GitHub Confirms May 1 Billing Transition: What Copilot's Token-Priced Future Actually Costs
GitHub's May 1 billing announcement is not about transparency. It is about the end of a pricing fiction.
For the past two years, Copilot Pro at $10 a month gave you a certain number of "premium requests" against the best models, and developers built workflows around that mental model. The new model, which goes live June 1, replaces that fiction with math. Every model, every context window, every cache write now has a specific dollar cost measured in AI credits. The flat-rate era is over, and the actual numbers are now on the table.
The pricing table is where the story gets real. Claude Opus 4.7 on Copilot runs $5 per million input tokens, $0.50 per million cached input tokens, $6.25 per million cache writes, and $25 per million output tokens. A session with no context reuse — the baseline case for fresh autonomous agent work — costs $31.25 per million output tokens when you add cache writes. Sonnet 4.6 is roughly half that. Haiku 4.5 is roughly a fifth. The gap between models is not a rounding error; it is a different product tier, and the credit math makes that explicit in a way the old request-count model obscured.
The operational implication lands fast. Autonomous agent sessions — the kind that walk through a codebase, plan across files, run tools, and generate substantive output — routinely consume 50,000 to 200,000 tokens per session. One fully-utilized Opus session at typical cache-miss rates runs roughly $0.63 in AI credits. Run five of those a day, five days a week, and you are at roughly $945 per month in credits against a Pro+ plan that previously included 1,500 premium requests. The gap between "request" counting and "token" counting is not a rounding error; for agentic sessions, it is an order-of-magnitude shift in cost structure.
GitHub has paused new Pro, Pro+, and Student sign-ups. It has removed Opus 4.5 and 4.6 from Pro+, keeping only Opus 4.7. The billing preview tool rolling out in early May will let users see side-by-side current versus estimated credit costs based on April usage. None of these are cosmetic changes. They are structural responses to the reality that flat-rate frontier model access does not math out when customers run autonomous agents that burn context at full speed.
The most interesting competitive pressure this creates is between Copilot's Claude resale and Claude Code direct. GitHub is now reselling Claude Opus 4.7 at token-weighted rates that include a meaningful markup over Anthropic's own API pricing. For developers running heavy Opus sessions, Claude Code via the Anthropic API is probably cheaper than Copilot with Opus. Sonnet and Haiku just became the default for routine Copilot work. Opus 4.7 is now an occasional tool, not a daily driver, unless AI credit spending is not a constraint.
There is a subtler point buried in the pricing table: cache policy is now a first-class cost driver. A 1-hour prompt cache TTL on API key, Bedrock, Vertex, or Foundry deployments can cut cache rewrite costs roughly 50% — GitHub's table makes that math explicit.
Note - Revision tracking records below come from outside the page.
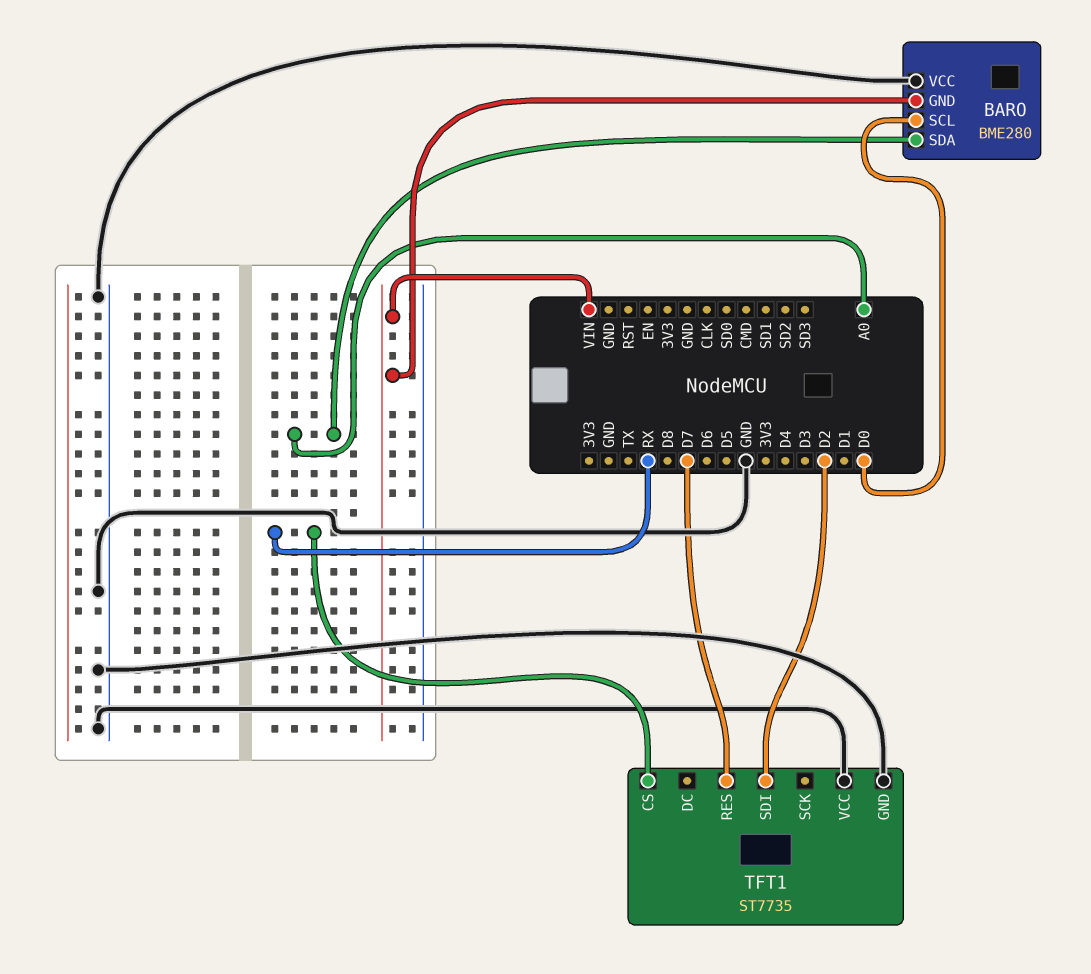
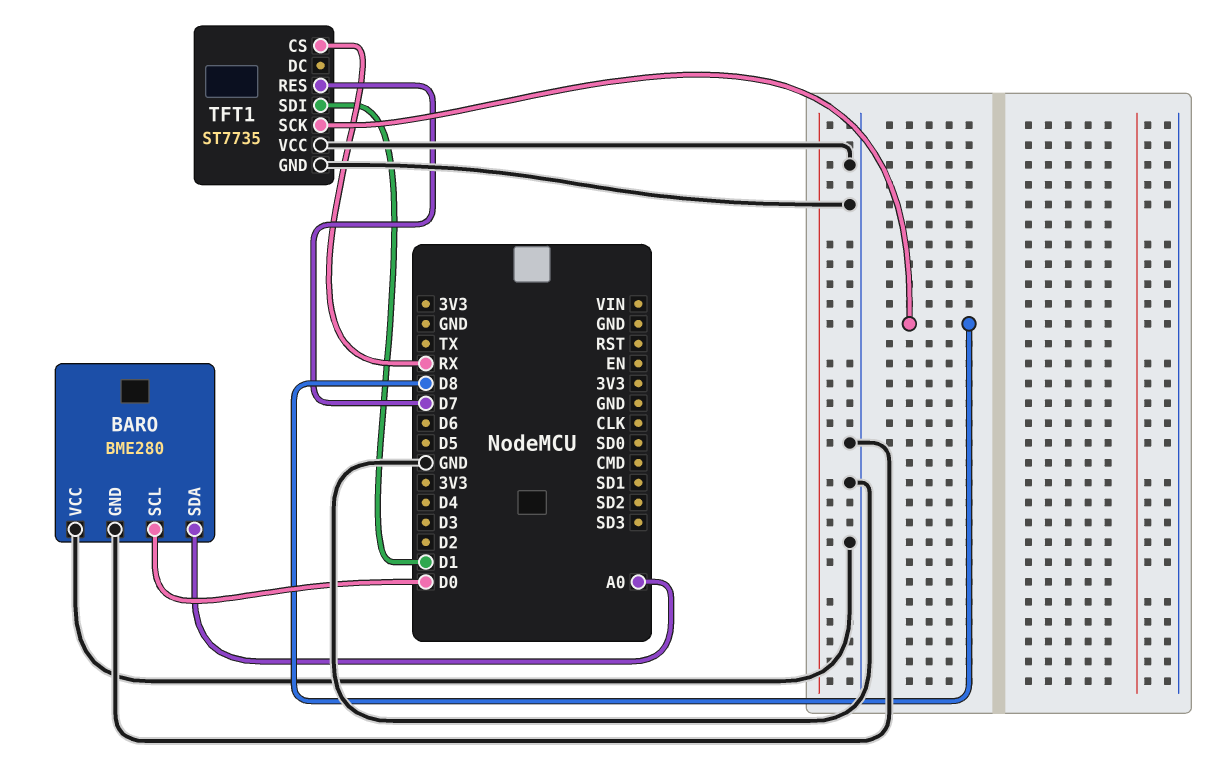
BARO pin GND: VIN -> GND
TFT1 pin SCK: none -> D8
TFT1 pin SDI: D2 -> D1

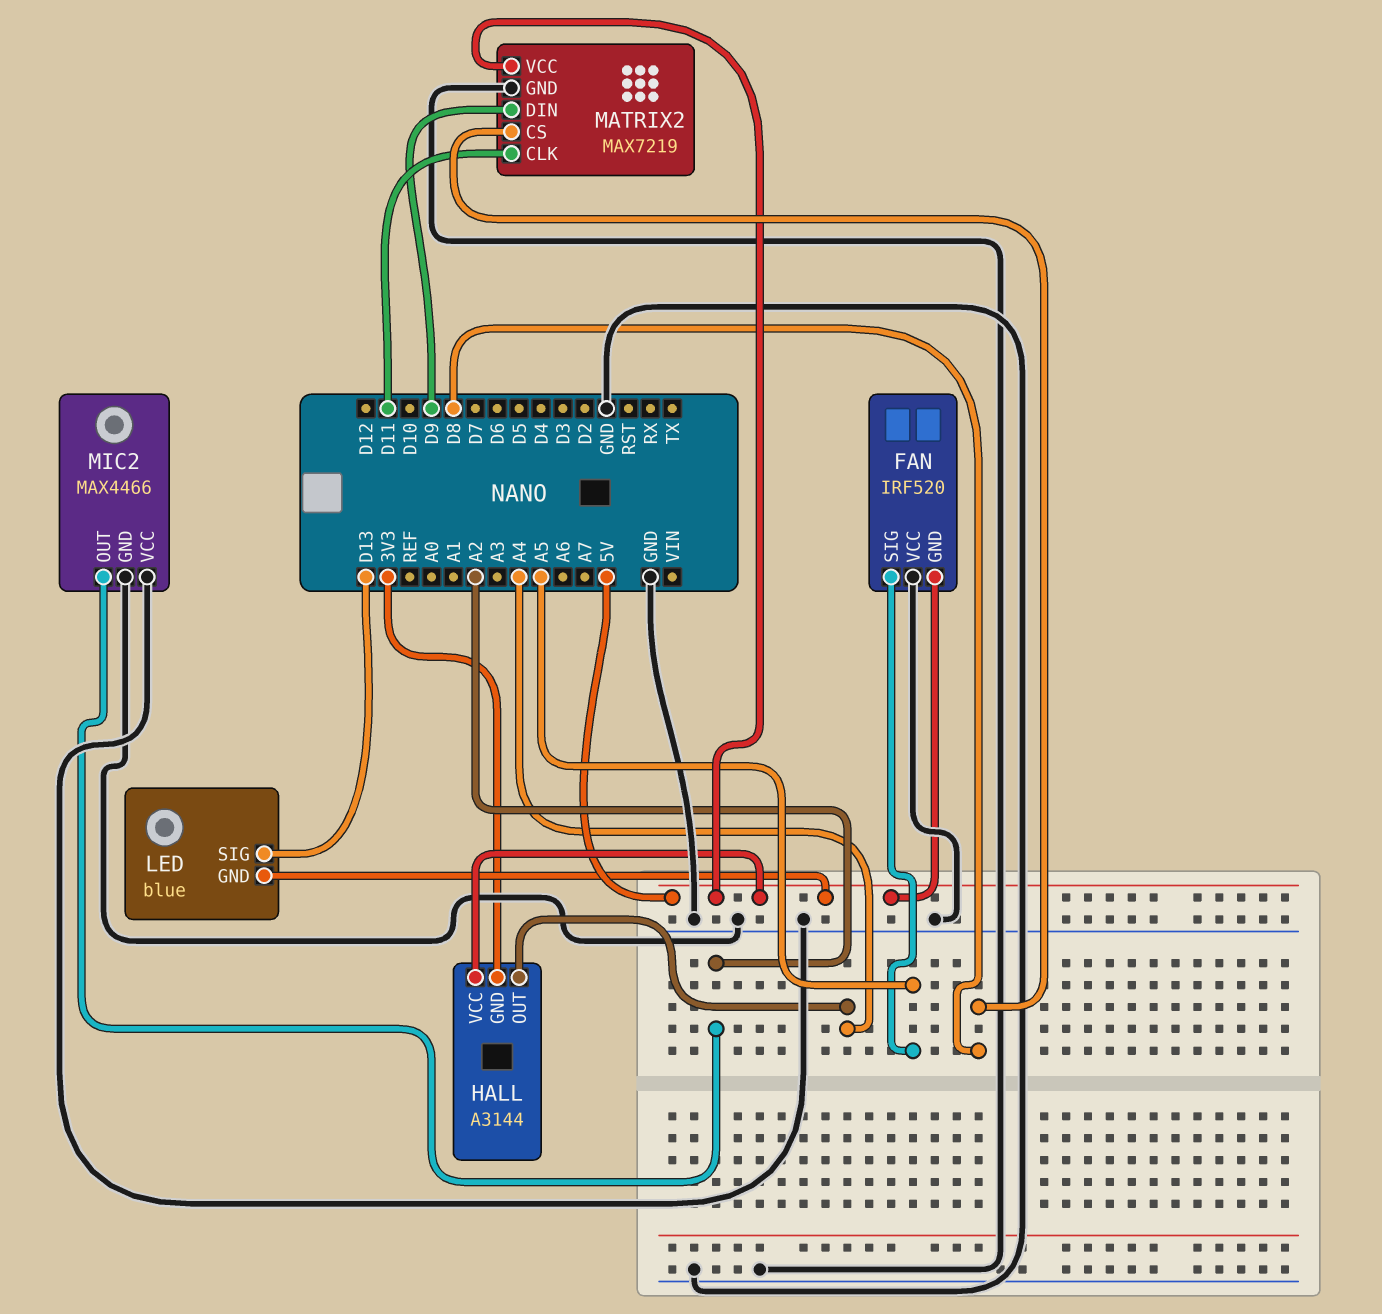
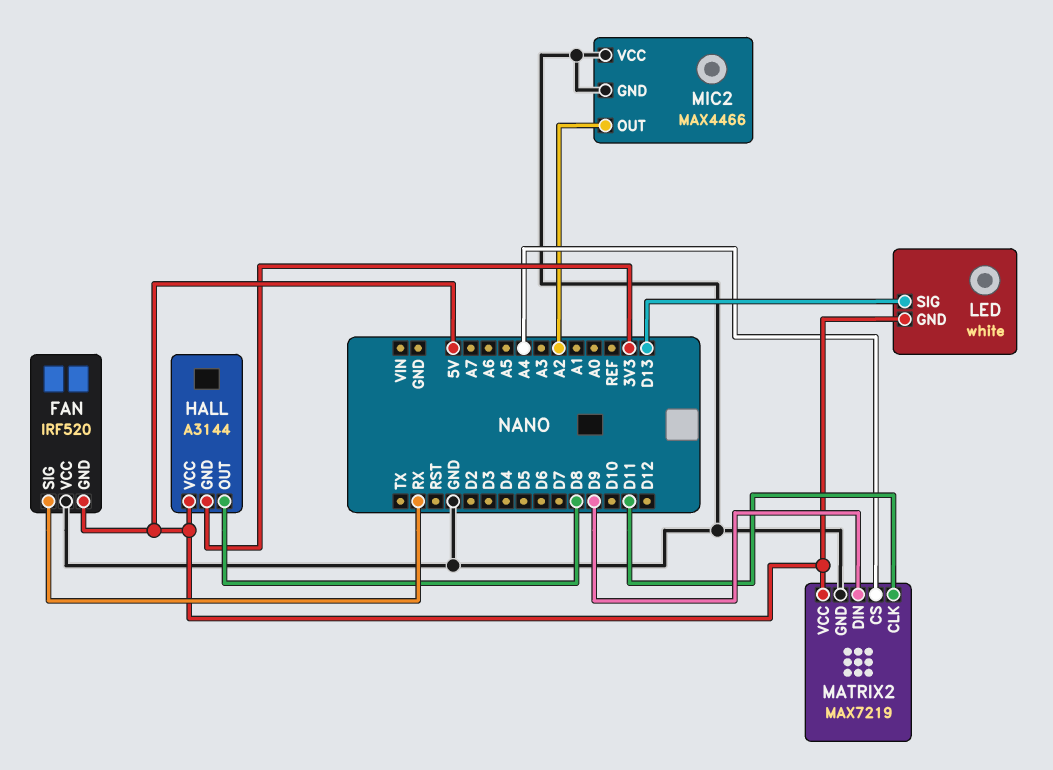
FAN pin SIG: A5 -> RX
HALL pin OUT: A4 -> D8
LED: blue -> white
MATRIX2 pin CS: D8 -> A4

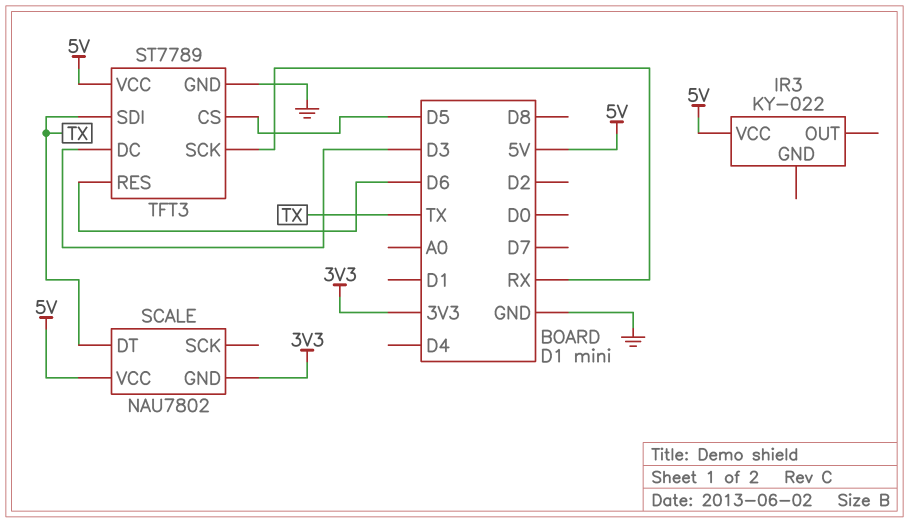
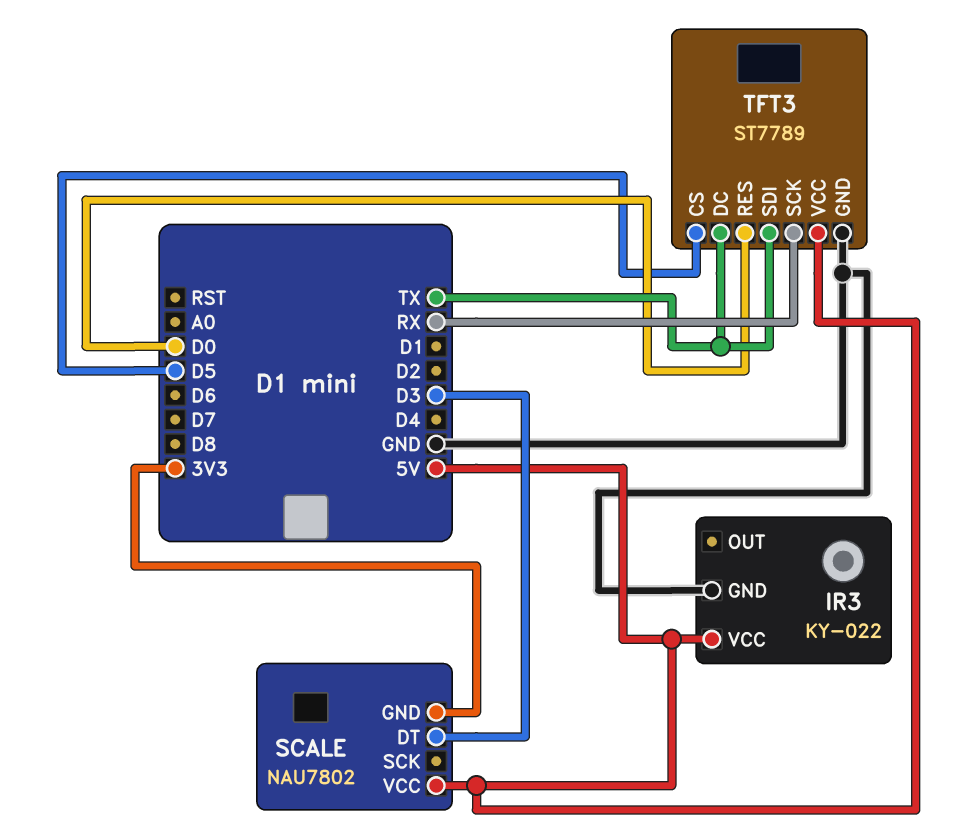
IR3 pin GND: none -> GND
SCALE pin DT: TX -> D3
TFT3 pin DC: D3 -> TX
TFT3 pin RES: D6 -> D0

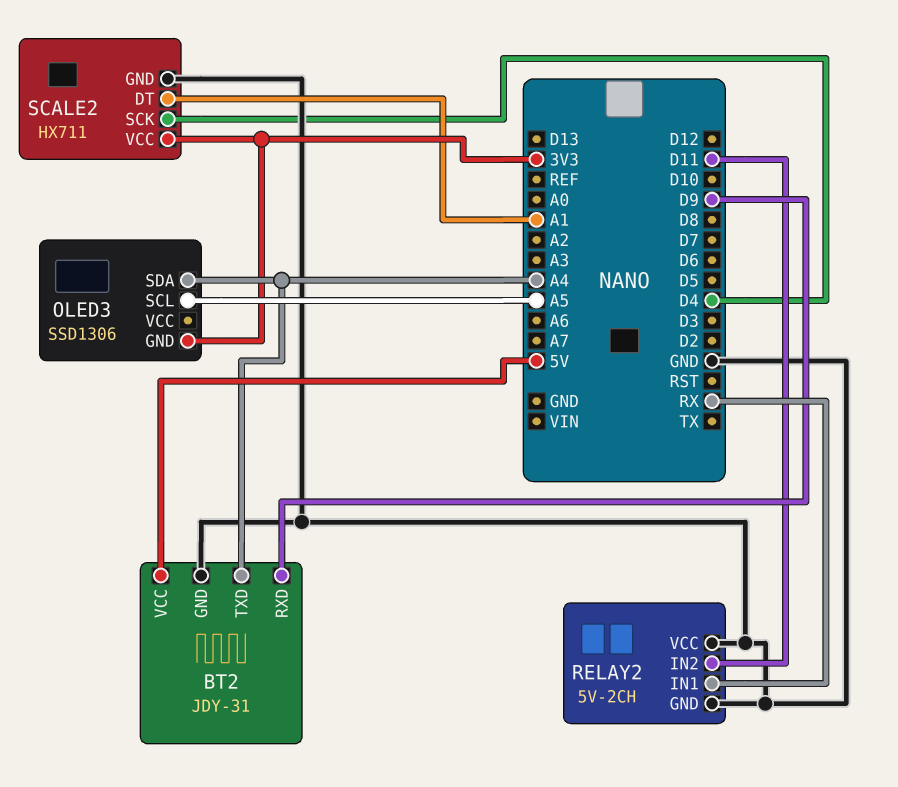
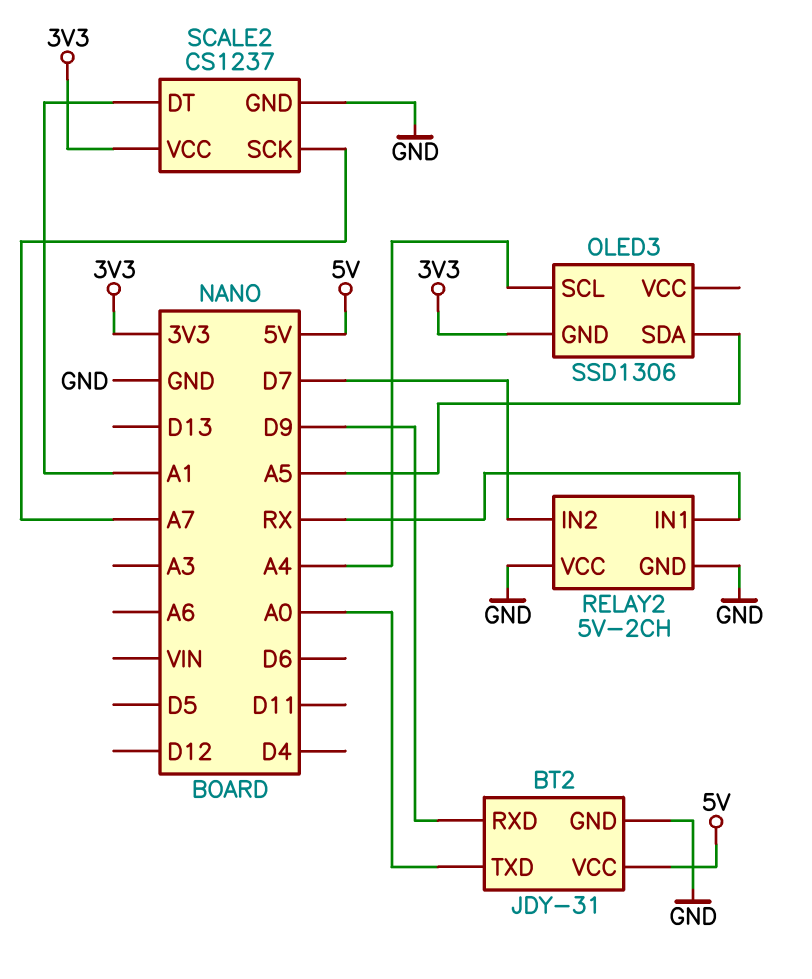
BT2 pin TXD: A4 -> A0
OLED3 pin SCL: A5 -> A4
OLED3 pin SDA: A4 -> A5
RELAY2 pin IN2: D11 -> D7
SCALE2: HX711 -> CS1237
SCALE2 pin SCK: D4 -> A7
For developers who leave sessions idle, switch branches, or bounce between tasks, the new model rewards cache hygiene in a way the flat-rate model never asked you to think about.
The pause on new sign-ups is also a signal about inference capacity. Combined with reporting that Anthropic's annual run rate has grown from $14 billion to $30 billion in two months, the picture is of a company whose model inference capacity is the real limiting factor — not demand. GitHub's token pricing for Opus reflects that constraint. The credits system lets GitHub pass inference costs directly to users rather than absorbing them as a loss on flat-rate plans. That is an honest move, even if the math stings.
The community reaction in GitHub's discussion forums reflects genuine pain from developers who built workflows around Pro+ and are now doing the math on what those workflows actually cost. One user's calculation — fully-utilized 200k Opus context at typical cache-miss rates approaching $4,000 per month in credits — is an edge case, but it is not a fantasy. Power users who run multiple autonomous sessions per day are discovering that their "unlimited" usage had a hidden subsidy, and that subsidy is now gone.
The billing transition does offer a 30-day window before June 1, and the CSV usage report with aic_quantity and aic_gross_amount columns will let developers actually see what their April patterns cost under the new model. That data will be more convincing than any announcement. Developers who want to stay on Copilot will need to understand their token burn rate per session. Developers who find that rate unsustainable have a clear alternative: Sonnet or Haiku for routine work, and Claude Code direct for heavy Opus sessions.
The bottom line is simple: GitHub did not just change how it bills. It changed which models are economically viable for which use cases. Sonnet and Haiku just became the default for routine Copilot work. Opus 4.7 is now an occasional tool, not a daily driver, unless you are treating AI credit as play money. For developers who built workflows around Opus on Pro+, the next 30 days are a migration window, and the most rational destination is probably Claude Code direct.